Selected text: Begin
Note: once you have a call-stack in your exceptions, you will quickly find yourself addicted and wrapping lesser-abled 3rd party software into an adapter layer if only to translate their exceptions into yours; we all did it ;)
On top of those basics, there is a very interesting feature of RAII: attaching notes to the current exception during unwinding. A simple handler retaining a reference to a variable and checking whether an exception is unwinding in its destructor costs only a single if check in general, and does all the important logging when unwinding (but then, exception propagation is costly already, so...).
Finally, you can also enrich and rethrow in catch clauses, but this quickly litters the code with try/catch blocks so I advise using RAII instead.
Note: there is a reason that std exceptions do NOT allocate memory, it allows throwing exceptions without the throw being itself preempted by a std::bad_alloc; I advise to consciously pick having richer exceptions in general with the potential of a std::bad_alloc thrown when attempting to create an exception (which I have yet to see happening). You have to make your own choice.
And Delayed Logging ?
The idea behind delayed logging is that instead of calling your log handler, as usual, you will instead defer logging all finer-grained traces and only get to them in case of issue (aka, exception).
The idea, therefore, is to split logging:
important information is logged immediately
finer-grained information is written to a scratch-pad, which can be called to log them in case of exception
Of course, there are questions:
the scratch pad is (mostly) lost in case of crash; you should be able to access it via your debugger if you get a memory dump though it's not as pleasant.
the scratch pad requires a policy: when to discard it ? (end of the session ? end of the transaction ? ...), how much memory ? (as much as it wants ? bounded ? ...)
what of the performance cost: even if not writing the logs to disk/network, it still cost to format them!
I have actually never used such a scratch pad, for now all non-crasher bugs that I ever had were solved solely using I/O logging and rich exceptions. Still, should I implement it I would recommend making it:
transaction local: since I/O is logged, we should not need more insight that this
memory bounded: evicting older traces as we progress
log-level driven: just as regular logging, I would want to be able to only enable some logs to get into the scratch pad
And Conditional / Probabilistic Logging ?
Writing one trace every N is not really interesting; it's actually more confusing than anything. On the other hand, logging in-depth one transaction every N can help!
The idea here is to reduce the amount of logs written, in general, whilst still getting a chance to observe bugs traces in detail in the wild. The reduction is generally driven by the logging infrastructure constraints (there is a cost to transferring and writing all those bytes) or by the performance of the software (formatting the logs slows software down).
Selected text: End
* _Task details_: Carry on the write-up about logging and exceptions, starting right after its final sentence.
Recorded data: Begin
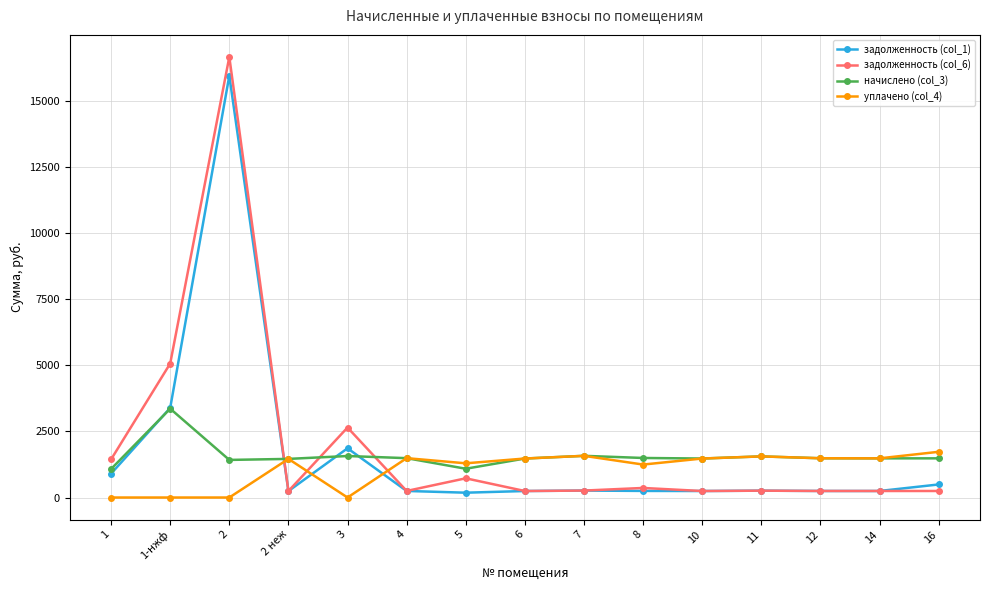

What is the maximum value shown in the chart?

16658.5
Recorded data: End
Recorded data: Begin
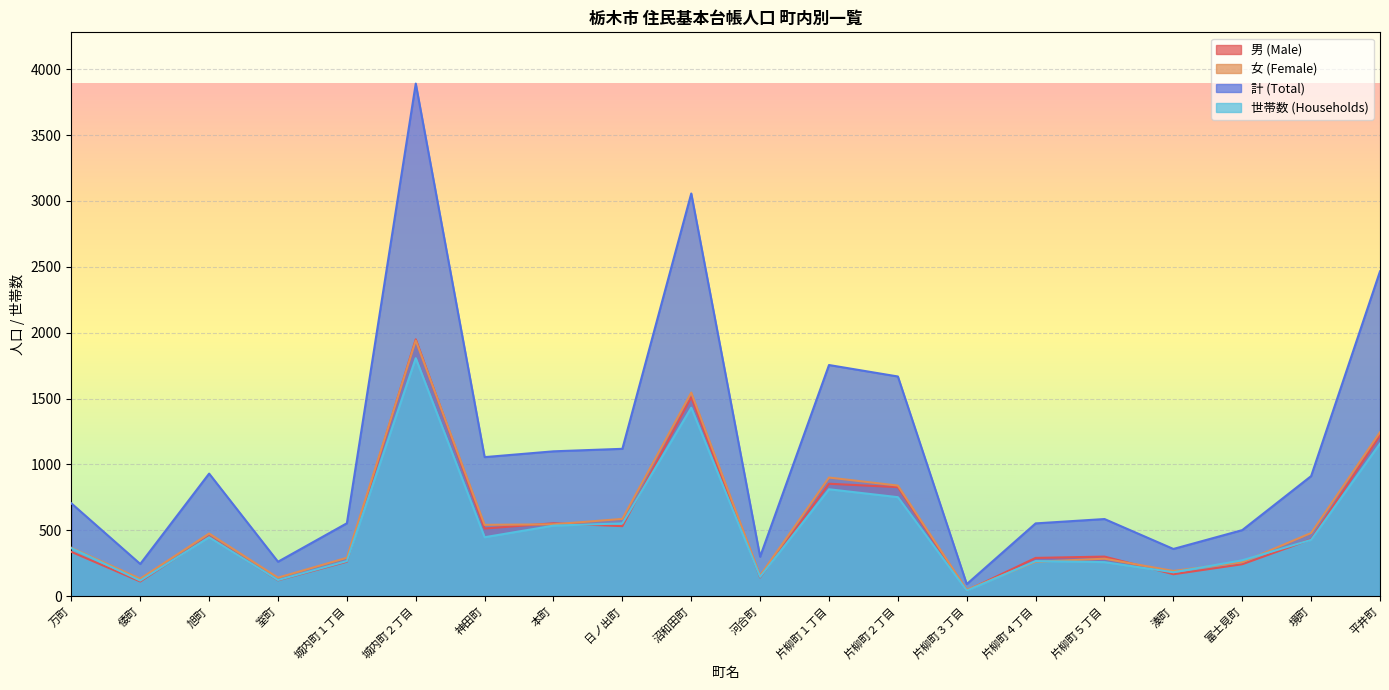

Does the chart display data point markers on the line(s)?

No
Recorded data: End
* _Written answer_:
The idea of probabilistic logging is to "flip a coin" at the start of each session/transaction to decide whether it'll be a fast one or a slow one :)
A similar idea (conditional logging) is to read a special debug field in a transaction field that initiates a full logging (at the cost of speed).
A quick note on rr
With an overhead of only 20%, and this overhead applying only on the CPU processing, it might actually be worth using rr systematically. If this is not feasible, however, it could be feasible to have 1 out of N servers being launched under rr and used to catch hard to find bugs.
This is similar to A/B testing, but for debugging purposes, and can be driven either by a willing commitment of the client (flag in the transaction) or with a probabilistic approach.
Oh, and in the general case, when you are not hunting down anything, it can be easily deactivated altogether. No sense in paying those 20% then.
That's all folks
I could apologize for the lengthy read, but the truth I probably just skimmed the topic. Error Recovery is hard. I would appreciate comments and remarks, to help improve this answer.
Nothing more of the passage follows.